# well its over for sure.



## Lostman (May 23, 2009)

Hello all. Well here's an update. STBX wife and talked a week ago about our marriage and which way it was heading. Whether or not it was savable, we both agreed that there were just to maný hurdles and other things to save it. That we make better friends than a couple. To which I am at peace with. We do talk better when not around each other. 

She also said there is a lot of other things she wants to tell me but just not ready to. I told her when your ready you're ready can't force it out of you. That does make me wonder but I don't stress over it. Just glad I finally got some closure as to which way to move forward. So that's what's going on with my sitituation.
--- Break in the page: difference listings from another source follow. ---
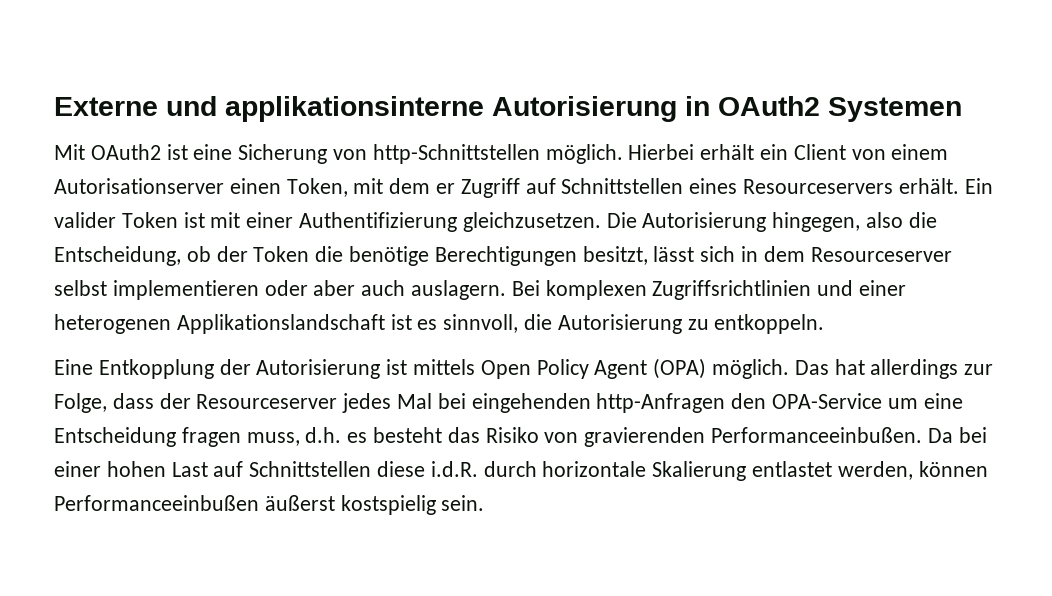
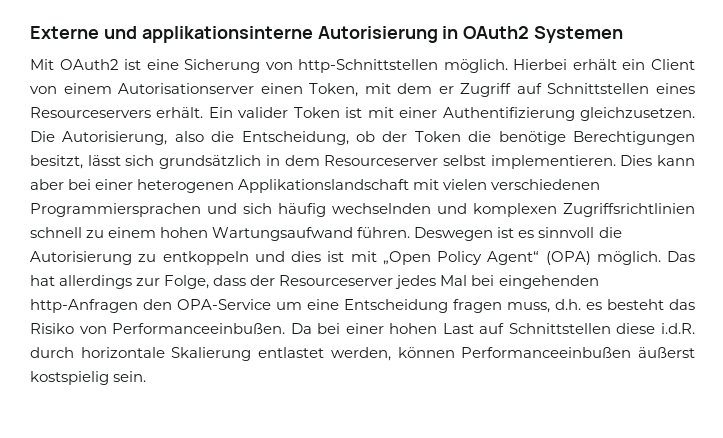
[642,212,861,232] Autorisierung hingegen, -> [62,131,168,145] Autorisierung,
(736, 254) none -> [159,155,262,169] grundsätzlich
[112,280,907,300] [54,314,385,334] implementieren oder aber auch auslagern. Bei komplexen Zugriffsrichtlinien und einer heterogenen Applikationslandschaft -> [490,155,695,169] [30,179,601,193] [30,203,695,217] [30,227,494,241] implementieren. Dies kann aber bei einer heterogenen Applikationslandschaft mit vielen verschiedenen Programmiersprachen und sich häufig wechselnden und komplexen Zugriffsrichtlinien schnell zu einem hohen Wartungsaufwand führen. Deswegen
[443,314,519,333] sinnvoll, -> [538,227,595,238] sinnvoll
[714,314,825,334] [54,359,648,379] entkoppeln. // Eine Entkopplung der Autorisierung ist mittels Open Policy Agent -> [162,251,540,265] entkoppeln und dies ist mit „Open Policy Agent“
[584,427,706,447] gravierenden -> (107, 330) none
Plus I'm a lot happier now that I know. 

Thank you guys for the support and advice.


----------



## Deejo (May 20, 2008)

Letting go is difficult, even when what you are letting go of made you miserable.
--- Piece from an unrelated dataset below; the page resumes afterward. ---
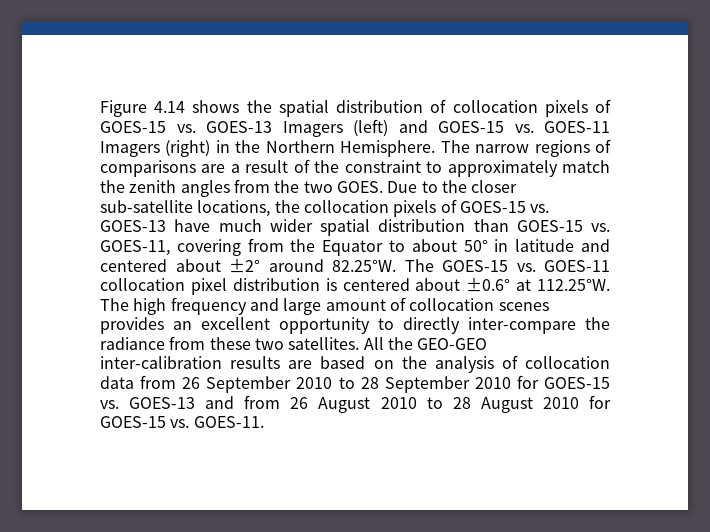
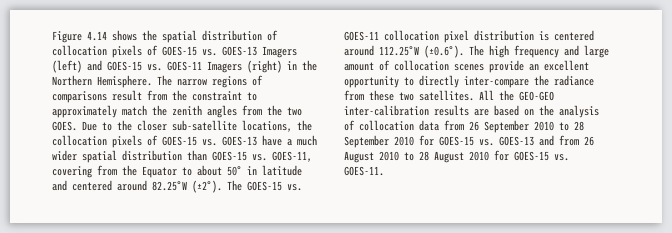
[201,159,310,173] are a result of -> [112,90,167,101] result from
(211, 225) none -> [287,139,292,146] a
[175,258,396,273] about ±2° around 82.25°W. -> [117,180,222,193] around 82.25°W (±2°).
[415,277,610,292] about ±0.6° at 112.25°W. -> [344,45,464,58] around 112.25°W (±0.6°).
[100,317,164,334] provides -> [489,60,524,73] provide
Odds are the "lots of other things" she wants to tell you but isn't ready to, will simply further indicate that you made the right decision.

Same happened here. You will continue to grow stronger, not weaker - and although it may not be the outcome you hoped for, there is definitely a sense of relief in knowing what's next.


----------



## Lostman (May 23, 2009)

Yes i'm thinking the same thing about the "other things" she just not ready to tell me. you know like i said we get along just fine now. when we do chat on phone or msn we have actual conversations. I think we do make better friends than a married couple.

I dont think there is nothing wrong with that. I hope her life is filled with happiness. It just hit me over that weekend that i just had to move on and let her go. I know she will always be part of my life. We have 2 kids. I am hoping that whatever those other things are, they are not all extremely bad things. When i found out what those are Im sure ill be posting here again.


----------



## Feelingalone (Apr 22, 2009)

Sorry to hear that Lostman. Hang in there. Give going for the kids. Don't worry about the "other" things.


----------



## husbandinthemking (Oct 3, 2008)

Forget the "other things" BS completely. It is just her way of releasing her guilt and will do nothing for you.

Unless, you want her help her with her guilt issues. This is your choice at this time. Not her choice.


----------



## Lostman (May 23, 2009)

I'm not worried about those other things. It doesn't surprise me abit. She has always hidden things from me. Especially her feelings. Like I said if she tells me then she does if not oh well. I've made the choice to move on with out her. I'm happier because of it.


----------